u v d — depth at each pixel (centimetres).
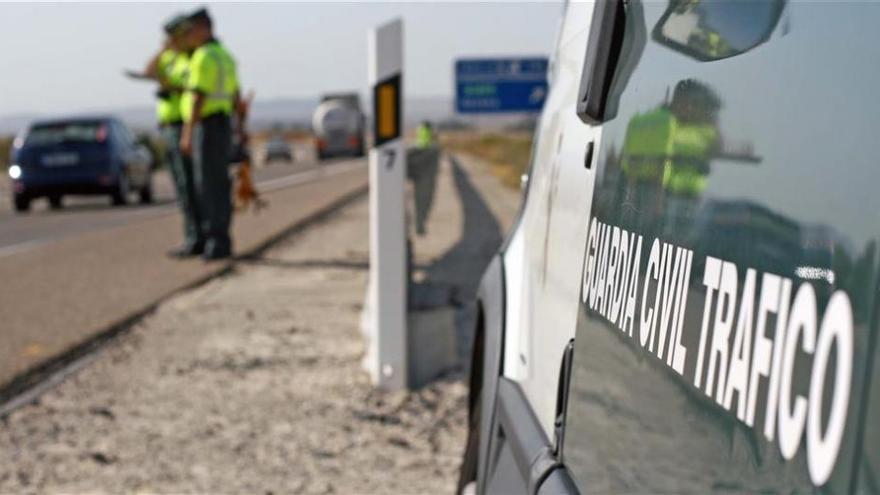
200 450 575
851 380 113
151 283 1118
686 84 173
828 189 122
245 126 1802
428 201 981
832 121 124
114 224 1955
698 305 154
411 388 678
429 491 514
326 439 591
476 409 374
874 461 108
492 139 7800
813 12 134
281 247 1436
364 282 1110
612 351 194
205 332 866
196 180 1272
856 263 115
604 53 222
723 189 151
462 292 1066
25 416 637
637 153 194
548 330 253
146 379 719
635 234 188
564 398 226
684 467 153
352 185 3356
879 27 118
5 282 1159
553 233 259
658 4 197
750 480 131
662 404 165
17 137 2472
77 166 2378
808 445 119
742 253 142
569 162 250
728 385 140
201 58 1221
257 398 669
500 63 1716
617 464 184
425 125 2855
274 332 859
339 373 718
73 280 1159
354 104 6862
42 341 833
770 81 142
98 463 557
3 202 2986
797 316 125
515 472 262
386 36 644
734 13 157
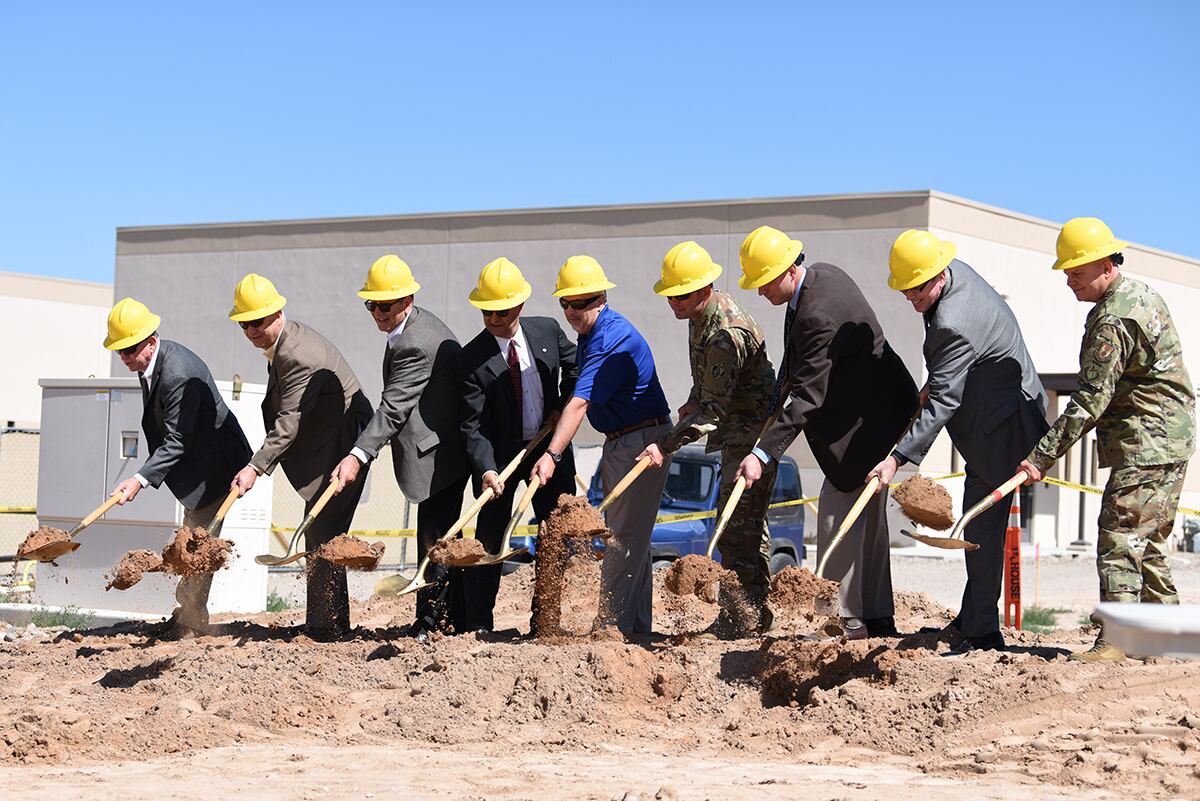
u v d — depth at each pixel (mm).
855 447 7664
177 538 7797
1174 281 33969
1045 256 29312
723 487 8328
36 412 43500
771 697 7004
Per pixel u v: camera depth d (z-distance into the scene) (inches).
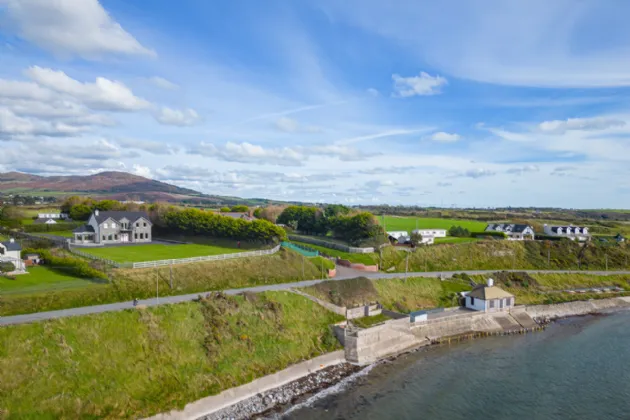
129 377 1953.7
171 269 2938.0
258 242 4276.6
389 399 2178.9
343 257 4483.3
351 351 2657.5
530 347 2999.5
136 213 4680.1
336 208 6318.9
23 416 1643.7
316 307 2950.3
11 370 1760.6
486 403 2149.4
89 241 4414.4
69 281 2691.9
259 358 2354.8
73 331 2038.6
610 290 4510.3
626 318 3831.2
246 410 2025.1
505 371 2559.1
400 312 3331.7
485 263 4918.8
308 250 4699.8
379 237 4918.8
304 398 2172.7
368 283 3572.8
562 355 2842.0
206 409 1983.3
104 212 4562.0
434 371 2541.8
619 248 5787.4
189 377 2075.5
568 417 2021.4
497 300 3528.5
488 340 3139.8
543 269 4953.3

◆ Problem to solve: Word for word, restate the lines of the data above that fall between the line holding "828 189 122" and the line holding "274 332 859", inclusive, and no other lines.

◆ Solved problem:
828 189 122
245 126 1802
428 201 981
832 121 124
114 224 1955
698 305 154
411 388 678
429 491 514
326 439 591
476 409 374
874 461 108
492 139 7800
813 12 134
281 247 1436
364 282 1110
612 351 194
205 332 866
196 180 1272
856 263 115
604 53 222
723 189 151
462 292 1066
25 416 637
637 153 194
548 330 253
146 379 719
635 234 188
564 398 226
684 467 153
352 185 3356
879 27 118
5 282 1159
553 233 259
658 4 197
750 480 131
662 404 165
17 137 2472
77 166 2378
808 445 119
742 253 142
569 162 250
728 385 140
201 58 1221
257 398 669
500 63 1716
617 464 184
425 125 2855
274 332 859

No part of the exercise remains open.